● **REQUIRED WORK**
Repeat the data exactly, please; no pictures belong in the copy.

● **INFORMATION PROVIDED**
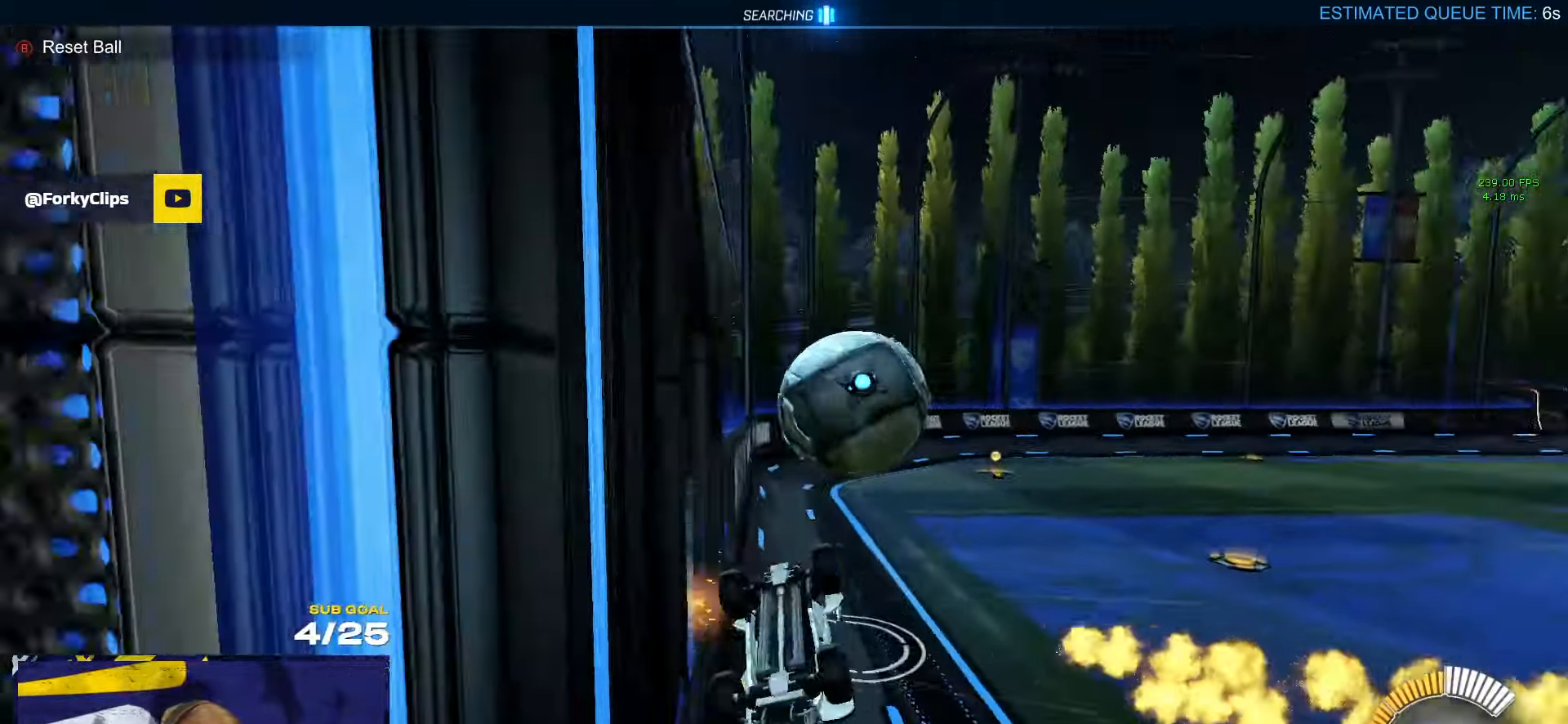
{"dt_ms": 500, "buttons": ["X"], "left_stick": "down-left", "right_stick": "center", "events": [[233, "L3", "up"], [233, "left_stick", "down-left"], [300, "X", "down"]]}
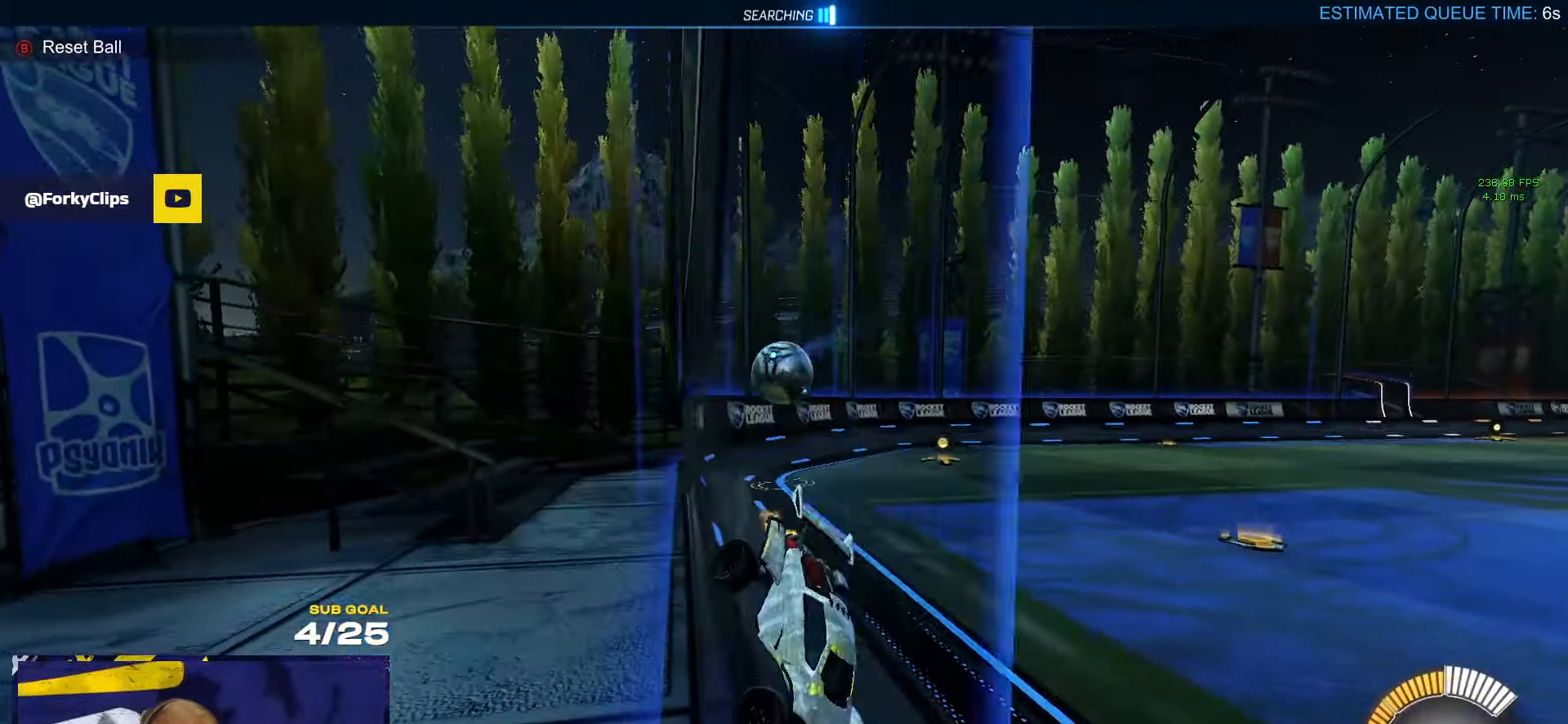
{"dt_ms": 500, "buttons": ["R1", "L3"], "left_stick": "down", "right_stick": "center", "events": [[50, "left_stick", "center"], [66, "X", "up"], [83, "R1", "down"], [316, "A", "down"], [333, "left_stick", "down"], [400, "A", "up"], [433, "L3", "down"]]}
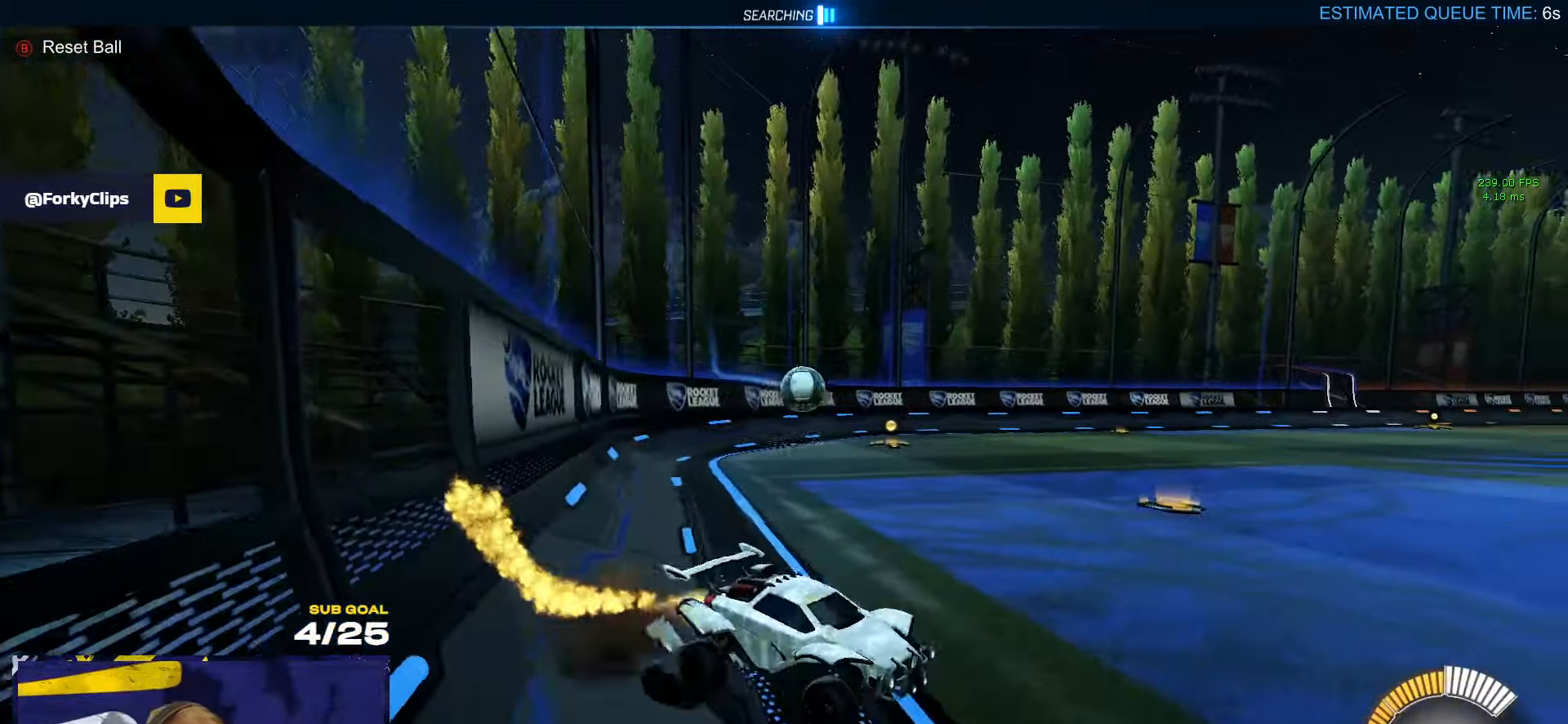
{"dt_ms": 500, "buttons": ["R1"], "left_stick": "down", "right_stick": "center", "events": [[16, "L3", "up"], [83, "left_stick", "up-left"], [200, "left_stick", "up"], [300, "A", "down"], [366, "A", "up"], [400, "left_stick", "down"]]}
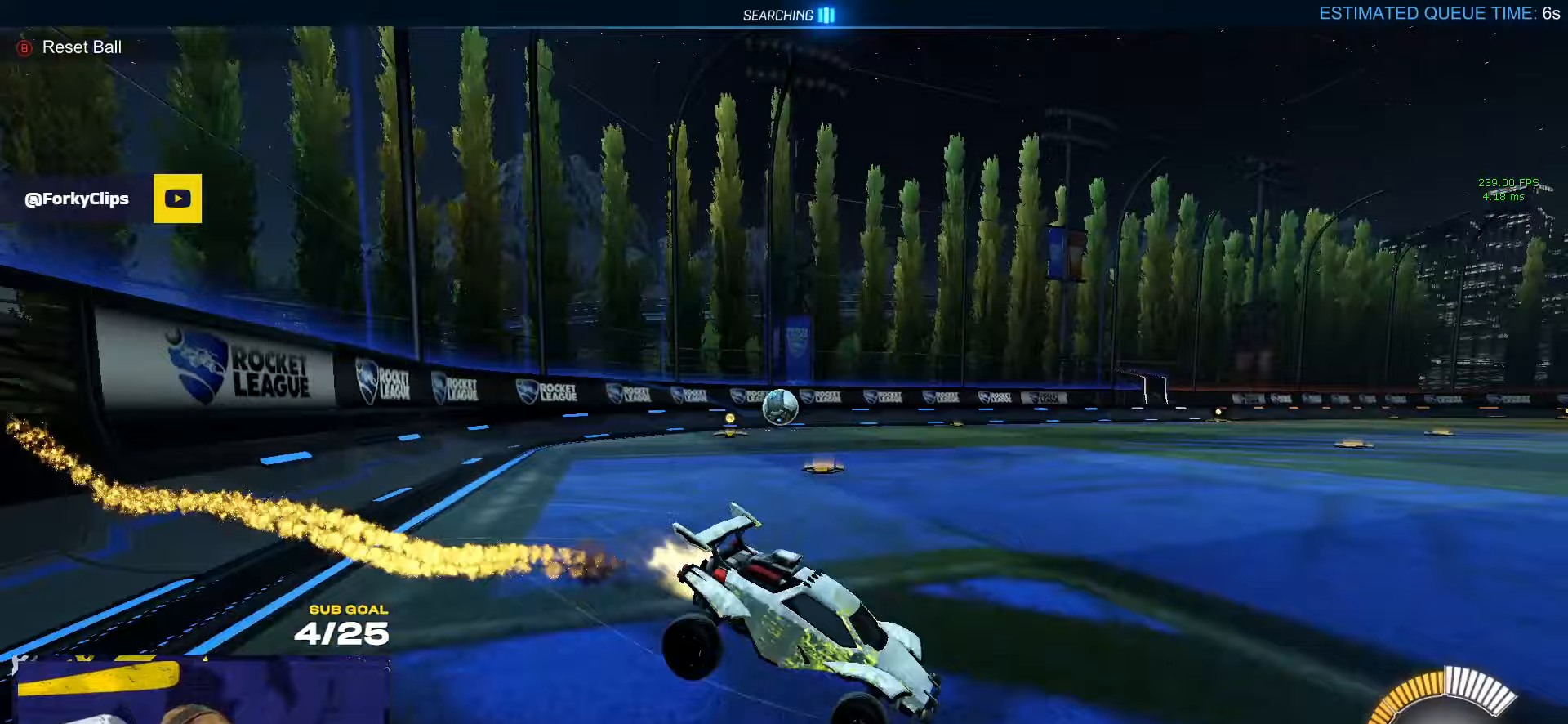
{"dt_ms": 500, "buttons": [], "left_stick": "left", "right_stick": "center", "events": [[200, "R1", "up"], [217, "DPAD_DOWN", "down"], [233, "left_stick", "right"], [300, "DPAD_DOWN", "up"], [350, "left_stick", "center"], [417, "left_stick", "left"]]}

● **THE ANSWER**
{"dt_ms": 500, "buttons": ["X"], "left_stick": "down-left", "right_stick": "center", "events": [[233, "L3", "up"], [233, "left_stick", "down-left"], [300, "X", "down"]]}
{"dt_ms": 500, "buttons": ["R1", "L3"], "left_stick": "down", "right_stick": "center", "events": [[50, "left_stick", "center"], [66, "X", "up"], [83, "R1", "down"], [316, "A", "down"], [333, "left_stick", "down"], [400, "A", "up"], [433, "L3", "down"]]}
{"dt_ms": 500, "buttons": ["R1"], "left_stick": "down", "right_stick": "center", "events": [[16, "L3", "up"], [83, "left_stick", "up-left"], [200, "left_stick", "up"], [300, "A", "down"], [366, "A", "up"], [400, "left_stick", "down"]]}
{"dt_ms": 500, "buttons": [], "left_stick": "left", "right_stick": "center", "events": [[200, "R1", "up"], [217, "DPAD_DOWN", "down"], [233, "left_stick", "right"], [300, "DPAD_DOWN", "up"], [350, "left_stick", "center"], [417, "left_stick", "left"]]}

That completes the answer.